**Text provided:**

All of the above perfectly explains why my music never quite made it (even though I’ve had a few fifteen minutes of fame). It appeals to people who like my lyrics (and who don’t necessarily care about the music), or to those who are really into music for music’s sake (and who enjoy mine). It doesn’t appeal to people for whom music is a fashion accessory and/or an excuse to shake their booty, nor to snobs who don’t believe humor belongs in music.
A person who truly gets and appreciates what I’ve attempted to create is worth all the anonymous likes and applause in the universe. I’m lucky to have two such people in my life (and to have crossed paths with a few others over the years).

**Work request 1:**
Rewrite the rows between the line holding "Which category has" and the line holding "Reading left to", inclusive, replacing "chart" with "graph" and changing nothing else. Leave the pictures out of your answer.
The rows that follow have no connection to the passage about music.

**Data provided:**

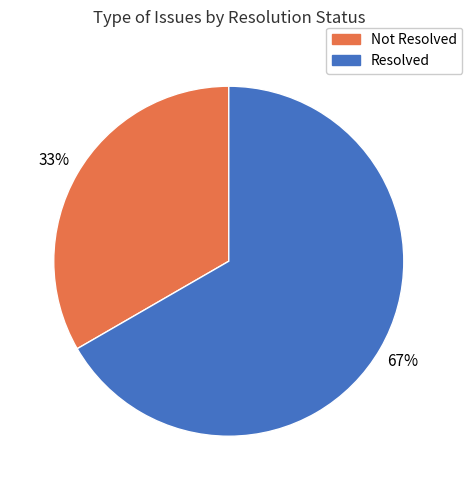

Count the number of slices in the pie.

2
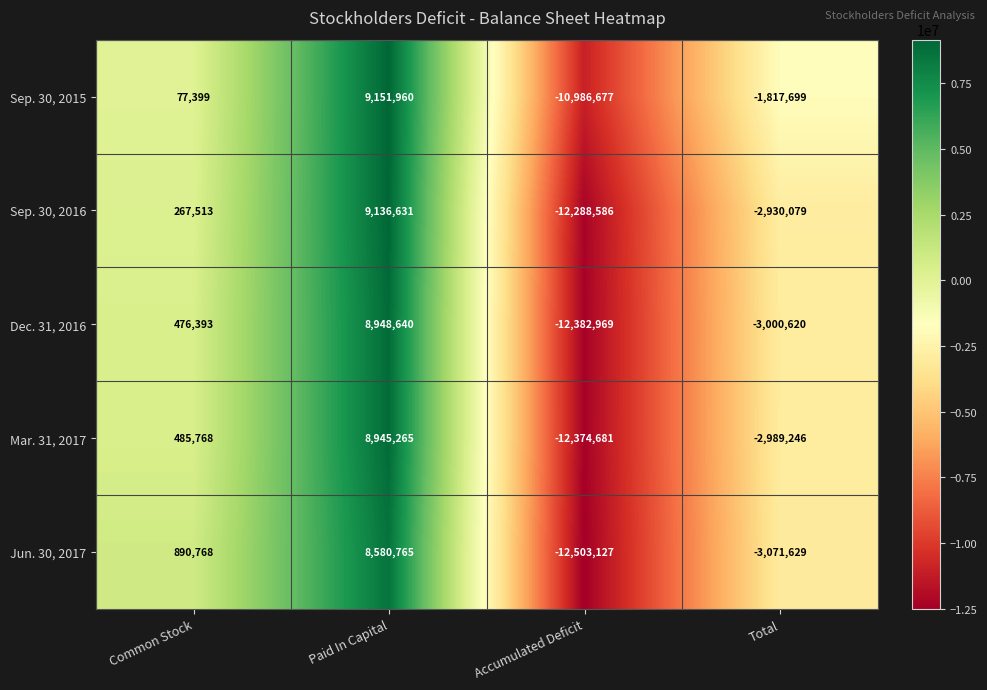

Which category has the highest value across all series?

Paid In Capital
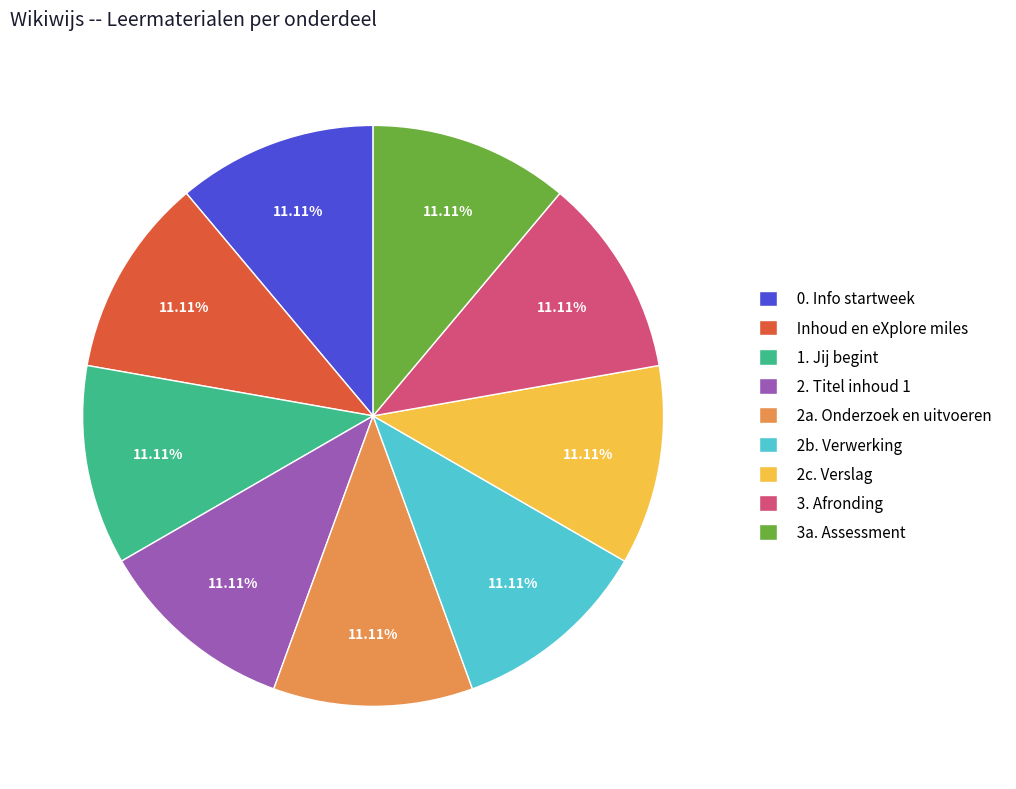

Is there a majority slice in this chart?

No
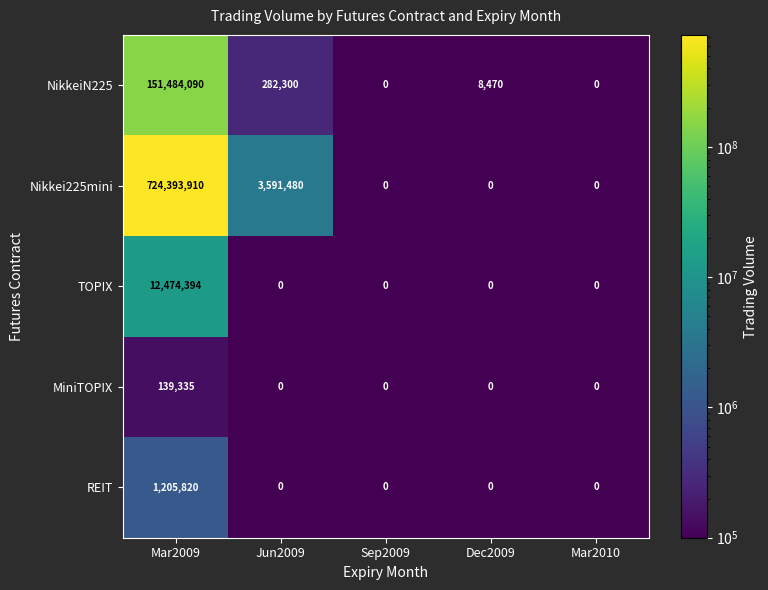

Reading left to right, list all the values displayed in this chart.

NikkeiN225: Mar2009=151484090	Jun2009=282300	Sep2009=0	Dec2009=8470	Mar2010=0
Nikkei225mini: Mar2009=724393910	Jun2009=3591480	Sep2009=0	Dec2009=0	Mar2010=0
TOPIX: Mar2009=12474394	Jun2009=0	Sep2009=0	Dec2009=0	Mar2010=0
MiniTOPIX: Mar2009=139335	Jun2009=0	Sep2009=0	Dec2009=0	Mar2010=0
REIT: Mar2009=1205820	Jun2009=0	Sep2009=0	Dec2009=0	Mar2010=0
...
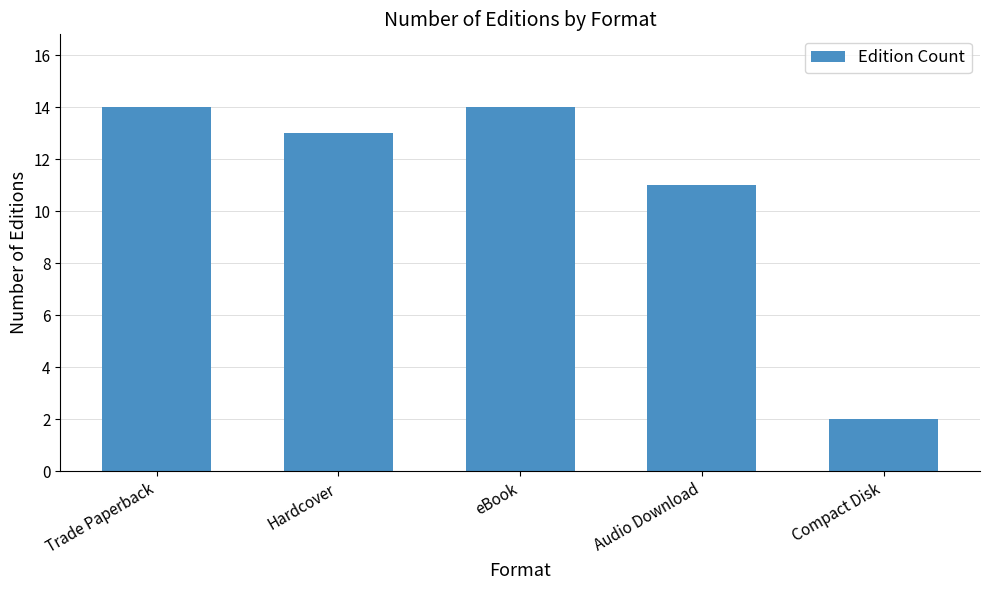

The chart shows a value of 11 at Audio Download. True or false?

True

**Work request 2:**
Continue the passage about why the writer's music never quite made it, picking up after its final sentence.

**Response box 1:**
Which category has the highest value across all series?

Paid In Capital

Is there a majority slice in this graph?

No

Reading left to right, list all the values displayed in this graph.

**Response box 2:**
For many reasons, I’ve never tried to earn a living from my music, and I have never regretted that decision. I’ve never really fantasized about fame, about hordes of fans (and groupies) awed by my superlative genius. As far back as I can remember, my ultimate fantasy was for some anonymous patron to pay for my room and board in some remote location, indefinitely, no questions asked.
Fast forward a few decades: I have more or less become said patron. I was fortunate enough to be able to buy a small house in a remote village, where I now live frugally, working only part-time to pay the bills (translating, another type of creative writing). A semi-ultimate fantasy ain’t half bad, even though I no longer have the creative energy of my youth.